The porn website OnlyFans announced last week it is pivoting away from porn. But based on its new guidelines, what it’s doing is well beyond positioning itself as a safe-for-work platform for content creators; it’s largely ditching the product that made it popular
After saying it will ban “sexually explicit” content starting on Oct. 1, OnlyFans updated its terms of service this weekend to specify what exactly it means by that:
So what’s allowed? It sounds like OnlyFans will still allow most nude images, so long as they are not “extreme or offensive” but it will ban anything else you might consider pornographic.
OnlyFans, a British company that took off during the pandemic, amassed 130 million users, and generated $2 billion in sales in 2020, has not yet explained why it decided to ditch porn in detail, instead blaming it on ambiguous pressure from financial firms. An OnlyFans spokesperson told Quartz the move was made “to comply with the requests of our banking partners and payout providers.”

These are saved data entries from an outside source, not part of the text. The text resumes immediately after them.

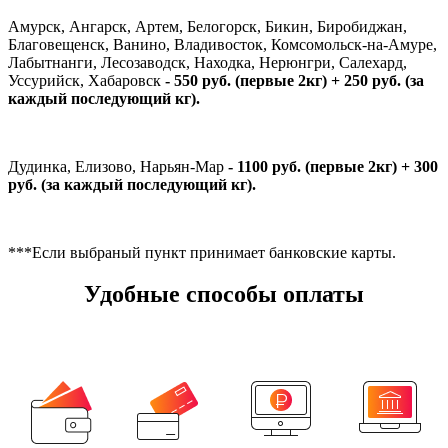
Амурск, Ангарск, Артем, Белогорск, Бикин, Биробиджан,
Благовещенск, Ванино, Владивосток, Комсомольск-на-Амуре,
Лабытнанги, Лесозаводск, Находка, Нерюнгри, Салехард,
Уссурийск, Хабаровск
- 550 руб. (первые 2кг) + 250 руб. (за
каждый последующий кг).
Дудинка, Елизово, Нарьян-Мар
- 1100 руб. (первые 2кг) + 300
руб. (за каждый последующий кг).
***Если выбраный пункт принимает банковские карты.
Удобные способы оплаты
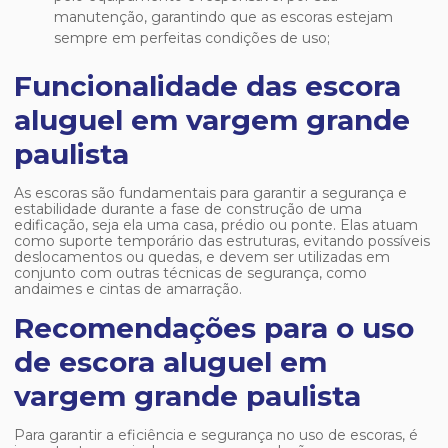
manutenção, garantindo que as escoras estejam
sempre em perfeitas condições de uso;
Funcionalidade das escora
aluguel em vargem grande
paulista
As escoras são fundamentais para garantir a segurança e
estabilidade durante a fase de construção de uma
edificação, seja ela uma casa, prédio ou ponte. Elas atuam
como suporte temporário das estruturas, evitando possíveis
deslocamentos ou quedas, e devem ser utilizadas em
conjunto com outras técnicas de segurança, como
andaimes e cintas de amarração.
Recomendações para o uso
de escora aluguel em
vargem grande paulista
Para garantir a eficiência e segurança no uso de escoras, é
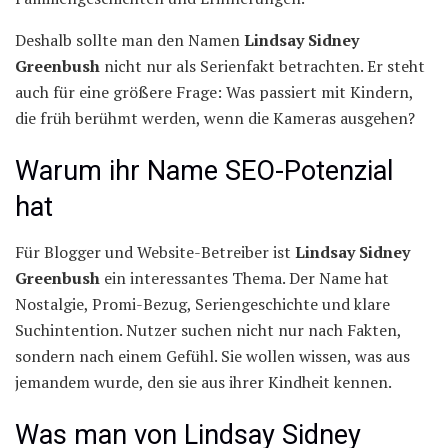
Deshalb sollte man den Namen
Lindsay Sidney
Greenbush
nicht nur als Serienfakt betrachten. Er steht
auch für eine größere Frage: Was passiert mit Kindern,
die früh berühmt werden, wenn die Kameras ausgehen?
Warum ihr Name SEO-Potenzial
hat
Für Blogger und Website-Betreiber ist
Lindsay Sidney
Greenbush
ein interessantes Thema. Der Name hat
Nostalgie, Promi-Bezug, Seriengeschichte und klare
Suchintention. Nutzer suchen nicht nur nach Fakten,
sondern nach einem Gefühl. Sie wollen wissen, was aus
jemandem wurde, den sie aus ihrer Kindheit kennen.
Was man von Lindsay Sidney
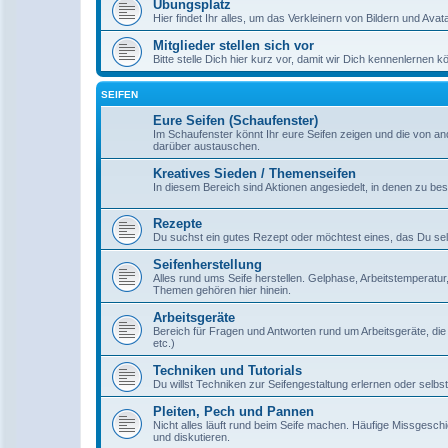
Übungsplatz
Hier findet Ihr alles, um das Verkleinern von Bildern und Ava
Mitglieder stellen sich vor
Bitte stelle Dich hier kurz vor, damit wir Dich kennenlernen k
SEIFEN
Eure Seifen (Schaufenster)
Im Schaufenster könnt Ihr eure Seifen zeigen und die von a
darüber austauschen.
Kreatives Sieden / Themenseifen
In diesem Bereich sind Aktionen angesiedelt, in denen zu b
Rezepte
Du suchst ein gutes Rezept oder möchtest eines, das Du selbst
Seifenherstellung
Alles rund ums Seife herstellen. Gelphase, Arbeitstemperatu
Themen gehören hier hinein.
Arbeitsgeräte
Bereich für Fragen und Antworten rund um Arbeitsgeräte, die
etc.)
Techniken und Tutorials
Du willst Techniken zur Seifengestaltung erlernen oder selbst
Pleiten, Pech und Pannen
Nicht alles läuft rund beim Seife machen. Häufige Missgesch
und diskutieren.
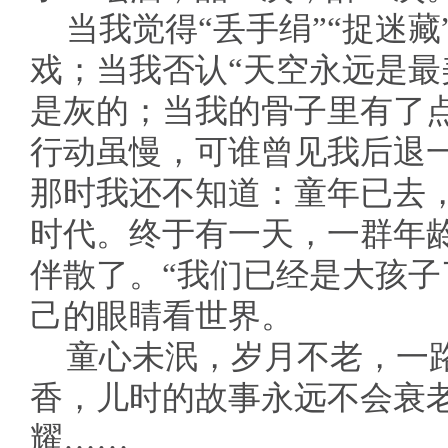
当我觉得“丢手绢”“捉迷藏
戏；当我否认“天空永远是最
是灰的；当我的骨子里有了
行动虽慢，可谁曾见我后退
那时我还不知道：童年已去
时代。终于有一天，一群年
伴散了。“我们已经是大孩子
己的眼睛看世界。
童心未泯，岁月不老，一
香，儿时的故事永远不会衰
耀……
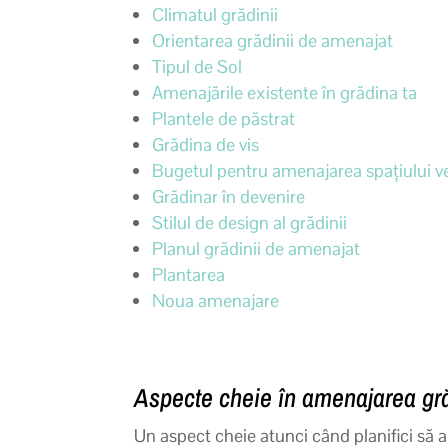
Climatul grădinii
Orientarea grădinii de amenajat
Tipul de Sol
Amenajările existente în grădina ta
Plantele de păstrat
Grădina de vis
Bugetul pentru amenajarea spațiului v
Grădinar în devenire
Stilul de design al grădinii
Planul grădinii de amenajat
Plantarea
Noua amenajare
Aspecte cheie în amenajarea gră
Un aspect cheie atunci când planifici să 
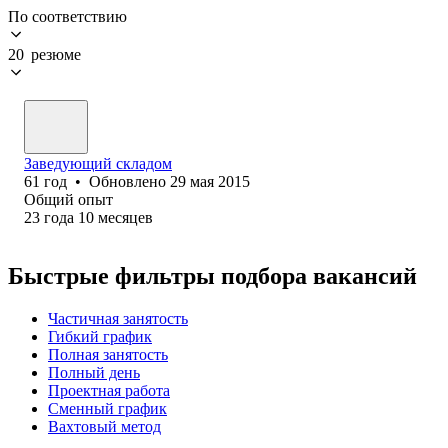
По соответствию
20 резюме
Заведующий складом
61
год
•
Обновлено
29 мая 2015
Общий опыт
23
года
10
месяцев
Быстрые фильтры подбора вакансий
Частичная занятость
Гибкий график
Полная занятость
Полный день
Проектная работа
Сменный график
Вахтовый метод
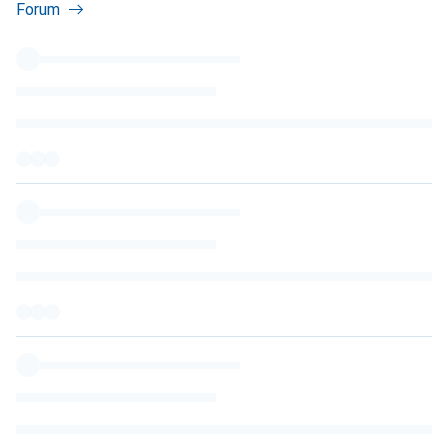
Forum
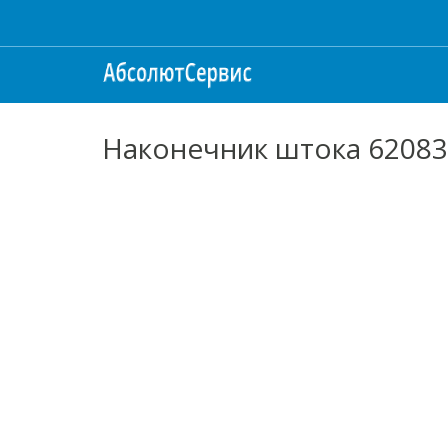
Наконечник штока 62083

OnlyFans clarified that obstacles from banking partners led to the change. Credit card companies including Visa and Mastercard cut off PornHub last year in response to a New York Times column that alleged insufficient content moderation practices, which has drawn outcry from sex workers and digital rights activists who claim financial companies want to police speech online.
This story was updated on Tuesday to clarify that Mastercard’s new policies were not the reason for OnlyFans’ decision, according to the company.